Shortages affect care, Stewart said, as staff like personal support workers take on increasingly unmanageable workloads — caring for more residents than necessary at one time and doing the tasks they're supposed to do in pairs — and then burn out.

“Some of them don't last six weeks,” he said.

“Most of them come in and say the workload is too heavy, the conditions are dangerous, and they move on. That's why we've reported that nearly 50 percent of new hires leave within the first six months and inevitably after. one year. So it's a continuous revolving door.”

Cho's spokesman said the government was working with the long-term care sector to ensure funding was used to provide quality services to residents, but admitted staffing was a challenge.

“Our government recognizes Canada's current pressures such as inflation, global health and human resource shortages affect our ability to continue to meet our ambitious goals,” Daniel Strauss wrote in a statement.

“That's why our government continues to make historic investments in Ontario's long-term care sector.”

The government funds a variety of programs to address the issues, including a $3-an-hour wage increase for PSWs in long-term care, stipends during clinical placements, and $10,000 for recent PSW graduates in exchange for a 12-month commitment to work longer hours. a long-term care home and more if it is in a rural or northern area.

However, according to Cho's transition liaison, PSW attrition is as high as 25 percent, meaning a quarter of the profession leaves each year. The main problem is low wages and working conditions.

Lisa Levin, CEO of AdvantAge Ontario, a non-profit representing homes, said after the government decided to raise wages for PSWs during the COVID-19 pandemic, it left registered practical nurses supervising PSWs who are making the same or less.

“What we are saying to the government is that we appreciate their efforts to fund and implement health workforce programs, but it needs to be done comprehensively, not one-off. on a piecemeal basis, because otherwise, you end up with situations like the RPN pay squeeze, where you can make things better for one group but make it worse for another group,” he said.
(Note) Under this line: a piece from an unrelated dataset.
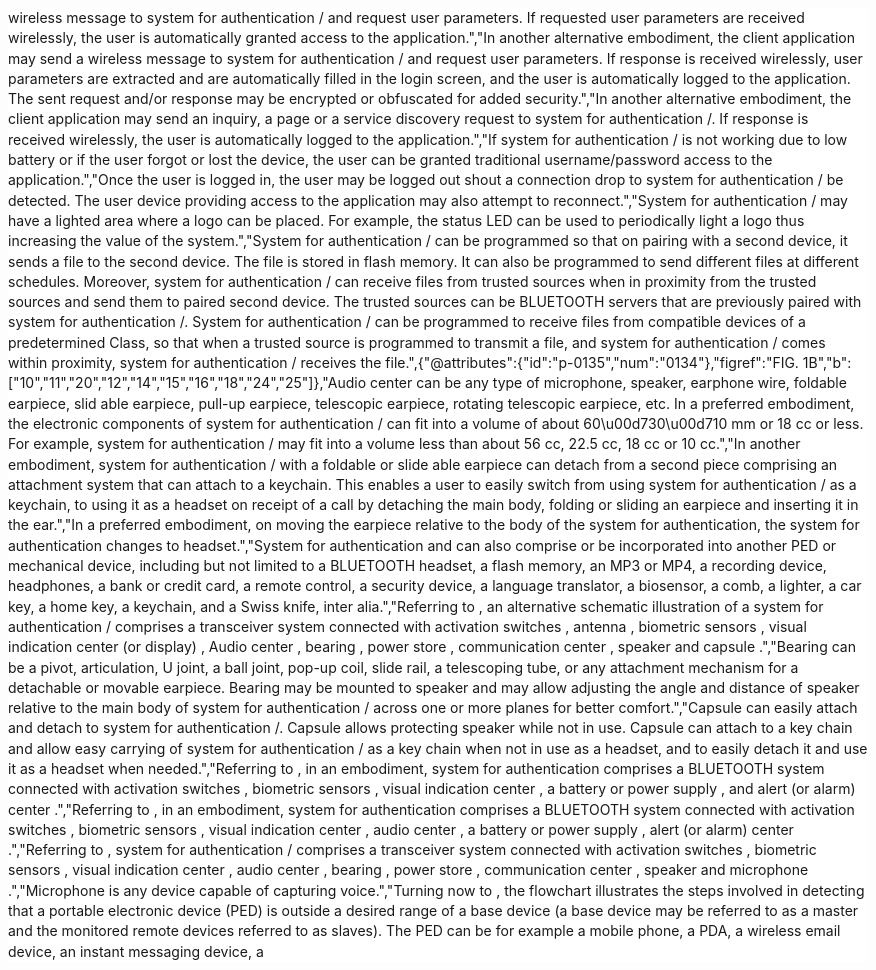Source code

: wireless message to system for authentication \/ and request user parameters. If requested user parameters are received wirelessly, the user is automatically granted access to the application.","In another alternative embodiment, the client application may send a wireless message to system for authentication \/ and request user parameters. If response is received wirelessly, user parameters are extracted and are automatically filled in the login screen, and the user is automatically logged to the application. The sent request and\/or response may be encrypted or obfuscated for added security.","In another alternative embodiment, the client application may send an inquiry, a page or a service discovery request to system for authentication \/. If response is received wirelessly, the user is automatically logged to the application.","If system for authentication \/ is not working due to low battery or if the user forgot or lost the device, the user can be granted traditional username\/password access to the application.","Once the user is logged in, the user may be logged out shout a connection drop to system for authentication \/ be detected. The user device providing access to the application may also attempt to reconnect.","System for authentication \/ may have a lighted area where a logo can be placed. For example, the status LED can be used to periodically light a logo thus increasing the value of the system.","System for authentication \/ can be programmed so that on pairing with a second device, it sends a file to the second device. The file is stored in flash memory. It can also be programmed to send different files at different schedules. Moreover, system for authentication \/ can receive files from trusted sources when in proximity from the trusted sources and send them to paired second device. The trusted sources can be BLUETOOTH servers that are previously paired with system for authentication \/. System for authentication \/ can be programmed to receive files from compatible devices of a predetermined Class, so that when a trusted source is programmed to transmit a file, and system for authentication \/ comes within proximity, system for authentication \/ receives the file.",{"@attributes":{"id":"p-0135","num":"0134"},"figref":"FIG. 1B","b":["10","11","20","12","14","15","16","18","24","25"]},"Audio center  can be any type of microphone, speaker, earphone wire, foldable earpiece, slid able earpiece, pull-up earpiece, telescopic earpiece, rotating telescopic earpiece, etc. In a preferred embodiment, the electronic components of system for authentication \/ can fit into a volume of about 60\u00d730\u00d710 mm or 18 cc or less. For example, system for authentication \/ may fit into a volume less than about 56 cc, 22.5 cc, 18 cc or 10 cc.","In another embodiment, system for authentication \/ with a foldable or slide able earpiece can detach from a second piece comprising an attachment system that can attach to a keychain. This enables a user to easily switch from using system for authentication \/ as a keychain, to using it as a headset on receipt of a call by detaching the main body, folding or sliding an earpiece and inserting it in the ear.","In a preferred embodiment, on moving the earpiece relative to the body of the system for authentication, the system for authentication changes to headset.","System for authentication  and  can also comprise or be incorporated into another PED or mechanical device, including but not limited to a BLUETOOTH headset, a flash memory, an MP3 or MP4, a recording device, headphones, a bank or credit card, a remote control, a security device, a language translator, a biosensor, a comb, a lighter, a car key, a home key, a keychain, and a Swiss knife, inter alia.","Referring to , an alternative schematic illustration of a system for authentication \/ comprises a transceiver system  connected with activation switches , antenna , biometric sensors , visual indication center (or display) , Audio center , bearing , power store , communication center , speaker  and capsule .","Bearing  can be a pivot, articulation, U joint, a ball joint, pop-up coil, slide rail, a telescoping tube, or any attachment mechanism for a detachable or movable earpiece. Bearing  may be mounted to speaker  and may allow adjusting the angle and distance of speaker  relative to the main body of system for authentication \/ across one or more planes for better comfort.","Capsule  can easily attach and detach to system for authentication \/. Capsule  allows protecting speaker  while not in use. Capsule  can attach to a key chain and allow easy carrying of system for authentication \/ as a key chain when not in use as a headset, and to easily detach it and use it as a headset when needed.","Referring to , in an embodiment, system for authentication  comprises a BLUETOOTH system  connected with activation switches , biometric sensors , visual indication center , a battery or power supply , and alert (or alarm) center .","Referring to , in an embodiment, system for authentication  comprises a BLUETOOTH system  connected with activation switches , biometric sensors , visual indication center , audio center , a battery or power supply , alert (or alarm) center .","Referring to , system for authentication \/ comprises a transceiver system  connected with activation switches , biometric sensors , visual indication center , audio center , bearing , power store , communication center , speaker  and microphone .","Microphone  is any device capable of capturing voice.","Turning now to , the flowchart illustrates the steps involved in detecting that a portable electronic device (PED) is outside a desired range of a base device (a base device may be referred to as a master and the monitored remote devices referred to as slaves). The PED can be for example a mobile phone, a PDA, a wireless email device, an instant messaging device, a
There are also pay disparities among nurses in different parts of the health care system, said Erin Aris, president of the Ontario Nurses Association. The union is negotiating on behalf of 3,000 members at for-profit homes and wants to see a staffing ratio to improve care for residents and equal pay with nursing colleagues in hospitals.

“These long-term care nurses have the same grocery bills, the same gas bills, the same mortgage rates as other Canadians … and their wages haven't changed much in a decade,” he said.

“This is due to the fact that in some cases they are caring for one nurse for hundreds of residents.”

Long-Term Care Association of Ontario CEO Donna Duncan said the health care workforce shortage is a global problem and the province has done a lot on the issue, but there is still more to do.

“We can see that these initiatives are starting to bear fruit,” he said.

“PSWs are getting a lot easier to recruit … We still have challenges with nurses and RPNs, probably more RPNs than RNs right now.”

In 2022-23, long-term care homes will spend an estimated $418 million on outside agency nurses to temporarily fill vacancies, a 46 percent increase over the previous year. Houses spent hundreds of millions more to hire PSW agency workers, according to state documents.

Other “allied health professionals” who work in long-term care homes, such as physiotherapists, dieticians and recreation workers, are also understaffed, Levin and Stewart said, but the briefing document shows the government has met the target of 36 minutes per resident. daily direct care of those professionals.